_Requirement_. In the records below, find the line that contains "thumb mcp: (334, 188)" and the line that contains "pinky tip: (950, 1011)". Set down exactly those lines and every line between them, and nothing more.

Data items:
-------
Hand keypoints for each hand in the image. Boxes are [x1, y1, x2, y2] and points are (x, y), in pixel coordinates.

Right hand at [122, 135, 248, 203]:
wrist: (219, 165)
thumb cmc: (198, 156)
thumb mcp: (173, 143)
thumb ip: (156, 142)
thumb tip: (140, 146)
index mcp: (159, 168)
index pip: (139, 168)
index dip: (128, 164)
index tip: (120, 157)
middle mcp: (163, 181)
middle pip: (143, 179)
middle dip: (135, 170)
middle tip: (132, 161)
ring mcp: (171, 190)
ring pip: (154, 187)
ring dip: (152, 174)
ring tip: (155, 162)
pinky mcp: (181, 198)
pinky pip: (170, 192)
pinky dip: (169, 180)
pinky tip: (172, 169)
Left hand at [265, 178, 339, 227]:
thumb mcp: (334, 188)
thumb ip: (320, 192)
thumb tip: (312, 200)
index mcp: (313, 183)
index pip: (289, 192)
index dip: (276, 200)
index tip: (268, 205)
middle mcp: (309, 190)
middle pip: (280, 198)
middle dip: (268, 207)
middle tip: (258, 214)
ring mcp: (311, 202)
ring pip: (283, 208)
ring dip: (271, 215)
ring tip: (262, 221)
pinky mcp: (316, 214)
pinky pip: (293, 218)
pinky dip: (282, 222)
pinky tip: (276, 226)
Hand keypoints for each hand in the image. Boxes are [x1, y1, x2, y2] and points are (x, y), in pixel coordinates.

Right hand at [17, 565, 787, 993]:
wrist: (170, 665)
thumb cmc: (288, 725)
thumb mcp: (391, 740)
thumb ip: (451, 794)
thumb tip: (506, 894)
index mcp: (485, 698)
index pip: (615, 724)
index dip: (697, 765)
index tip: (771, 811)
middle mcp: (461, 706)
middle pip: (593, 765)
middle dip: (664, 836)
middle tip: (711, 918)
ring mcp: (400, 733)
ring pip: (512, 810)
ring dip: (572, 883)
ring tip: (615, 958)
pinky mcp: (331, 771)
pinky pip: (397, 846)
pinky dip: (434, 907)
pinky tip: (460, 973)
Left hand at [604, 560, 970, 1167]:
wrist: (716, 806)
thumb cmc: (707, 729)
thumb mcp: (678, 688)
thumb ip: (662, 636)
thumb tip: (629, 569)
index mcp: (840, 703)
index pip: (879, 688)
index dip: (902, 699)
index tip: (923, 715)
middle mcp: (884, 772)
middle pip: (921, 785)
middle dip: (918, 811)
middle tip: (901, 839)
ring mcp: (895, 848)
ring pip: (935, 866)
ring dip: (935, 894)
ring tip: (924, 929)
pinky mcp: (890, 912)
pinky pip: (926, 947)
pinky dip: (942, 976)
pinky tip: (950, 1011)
-------
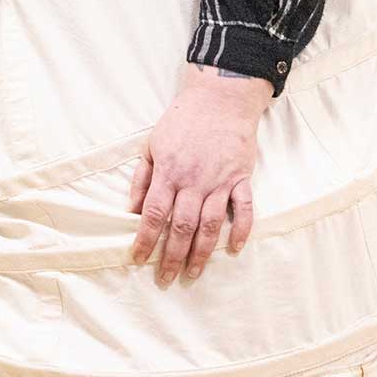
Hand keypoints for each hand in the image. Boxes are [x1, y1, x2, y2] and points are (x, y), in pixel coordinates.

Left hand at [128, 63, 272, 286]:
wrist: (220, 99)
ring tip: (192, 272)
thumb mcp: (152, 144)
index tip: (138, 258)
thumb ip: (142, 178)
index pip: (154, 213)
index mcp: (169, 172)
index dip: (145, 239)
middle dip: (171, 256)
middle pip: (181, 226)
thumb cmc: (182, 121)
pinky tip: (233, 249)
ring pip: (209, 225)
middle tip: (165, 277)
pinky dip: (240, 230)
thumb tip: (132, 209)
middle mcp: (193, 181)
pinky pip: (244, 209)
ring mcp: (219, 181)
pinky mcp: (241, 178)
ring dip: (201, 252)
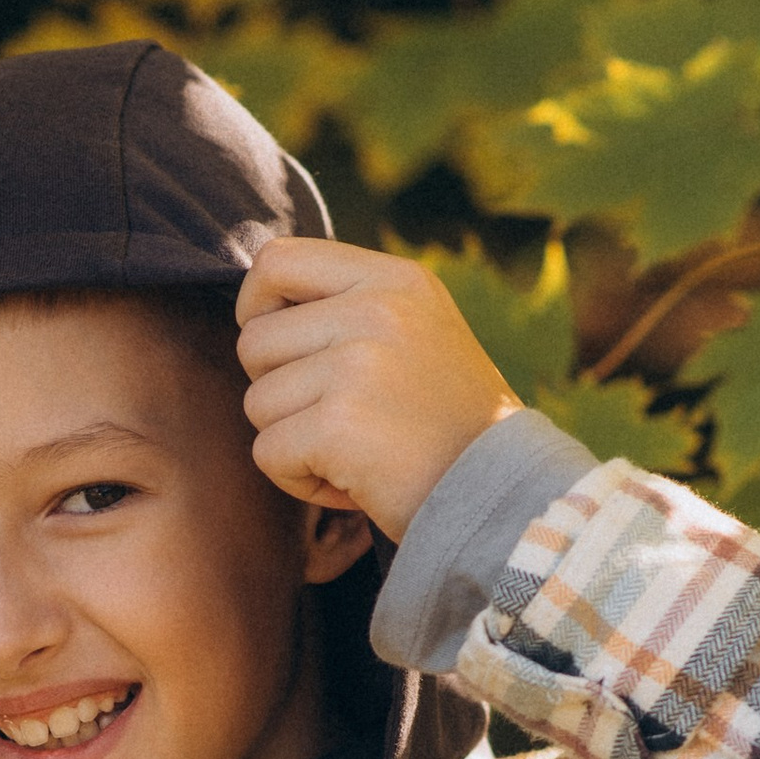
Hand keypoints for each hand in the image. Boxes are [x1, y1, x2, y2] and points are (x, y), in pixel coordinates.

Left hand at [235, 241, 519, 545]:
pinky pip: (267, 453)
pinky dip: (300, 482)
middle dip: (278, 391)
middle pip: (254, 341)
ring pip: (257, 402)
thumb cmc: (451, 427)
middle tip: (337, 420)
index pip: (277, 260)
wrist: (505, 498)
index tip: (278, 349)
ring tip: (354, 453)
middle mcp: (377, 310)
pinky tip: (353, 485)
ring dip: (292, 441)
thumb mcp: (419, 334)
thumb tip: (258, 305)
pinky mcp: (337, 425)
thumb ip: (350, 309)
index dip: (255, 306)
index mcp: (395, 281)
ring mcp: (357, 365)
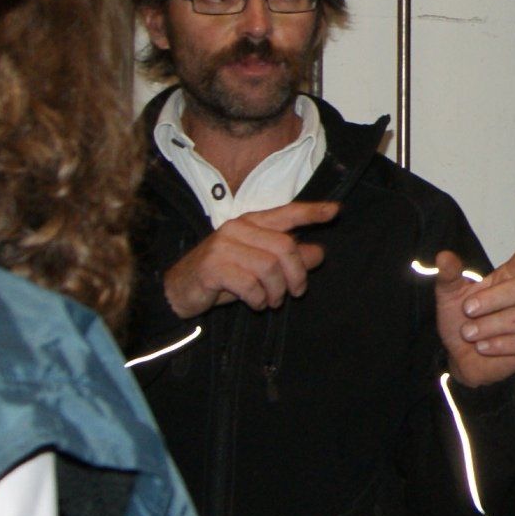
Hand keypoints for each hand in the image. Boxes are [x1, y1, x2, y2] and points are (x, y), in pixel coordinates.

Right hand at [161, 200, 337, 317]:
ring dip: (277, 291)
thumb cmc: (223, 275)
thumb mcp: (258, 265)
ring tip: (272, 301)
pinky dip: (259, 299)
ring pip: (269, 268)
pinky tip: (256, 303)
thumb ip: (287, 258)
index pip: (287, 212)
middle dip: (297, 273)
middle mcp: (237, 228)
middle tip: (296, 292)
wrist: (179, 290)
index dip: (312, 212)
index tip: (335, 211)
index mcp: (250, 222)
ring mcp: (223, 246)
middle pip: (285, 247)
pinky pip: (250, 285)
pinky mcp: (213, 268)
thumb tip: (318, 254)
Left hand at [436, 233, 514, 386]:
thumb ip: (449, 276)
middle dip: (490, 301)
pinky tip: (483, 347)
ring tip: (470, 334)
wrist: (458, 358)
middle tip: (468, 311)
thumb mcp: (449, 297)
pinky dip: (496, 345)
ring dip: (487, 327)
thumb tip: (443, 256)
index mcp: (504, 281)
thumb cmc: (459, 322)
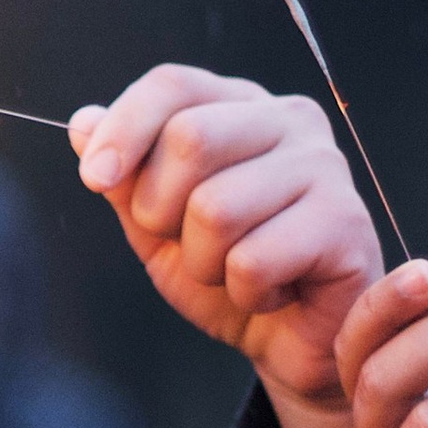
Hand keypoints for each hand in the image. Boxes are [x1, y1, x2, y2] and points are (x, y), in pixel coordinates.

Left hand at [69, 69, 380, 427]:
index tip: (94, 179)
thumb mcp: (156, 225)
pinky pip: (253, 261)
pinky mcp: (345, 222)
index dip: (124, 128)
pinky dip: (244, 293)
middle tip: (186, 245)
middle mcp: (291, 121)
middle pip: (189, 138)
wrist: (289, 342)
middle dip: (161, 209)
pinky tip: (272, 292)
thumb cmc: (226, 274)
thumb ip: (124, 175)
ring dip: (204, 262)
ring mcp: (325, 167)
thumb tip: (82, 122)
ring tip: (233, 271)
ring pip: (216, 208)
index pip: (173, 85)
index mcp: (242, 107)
-------
_Reply to the exercise_.
thumb mcp: (334, 188)
thumb ip: (320, 192)
thumb tip: (312, 200)
index mcp: (313, 183)
index pip: (289, 192)
index dip: (276, 200)
index tip: (268, 205)
middle mcp: (309, 190)
middle pip: (280, 198)
middle dip: (268, 207)
middle tip: (258, 214)
ring mcp: (311, 202)
ring pip: (283, 208)
ring dip: (271, 215)
ring tip: (262, 221)
pinky mcp: (316, 214)
pinky pip: (293, 218)
pinky dip: (282, 222)
pinky tip: (276, 226)
Hand keypoints for each hand in the image. Boxes are [x1, y1, x2, y2] and points are (x, y), in pixel coordinates.

Right hand at [17, 565, 787, 993]:
wrist: (170, 665)
thumb cmc: (288, 725)
thumb mcp: (391, 740)
thumb ip: (451, 794)
thumb tip: (506, 894)
index mcp: (485, 698)
index pip: (615, 724)
index dip: (697, 765)
index tip: (771, 811)
middle mcp: (461, 706)
middle pip: (593, 765)
middle dip: (664, 836)
middle tip: (711, 918)
ring mcp: (400, 733)
ring pip: (512, 810)
ring dip: (572, 883)
ring tip: (615, 958)
pinky mcp: (331, 771)
pinky pip: (397, 846)
pinky dip: (434, 907)
pinky tip: (460, 973)
Left hand at [604, 560, 970, 1167]:
wrist: (716, 806)
thumb cmc: (707, 729)
thumb mcp: (678, 688)
thumb ip: (662, 636)
thumb tip: (629, 569)
index mcp: (840, 703)
index pip: (879, 688)
index dip: (902, 699)
index tip: (923, 715)
middle mcp: (884, 772)
middle pip: (921, 785)
middle dip: (918, 811)
middle tip: (901, 839)
ring mcp: (895, 848)
ring pip: (935, 866)
ring dip: (935, 894)
ring tip: (924, 929)
pinky mcp: (890, 912)
pinky pip: (926, 947)
pinky dip: (942, 976)
pinky tip: (950, 1011)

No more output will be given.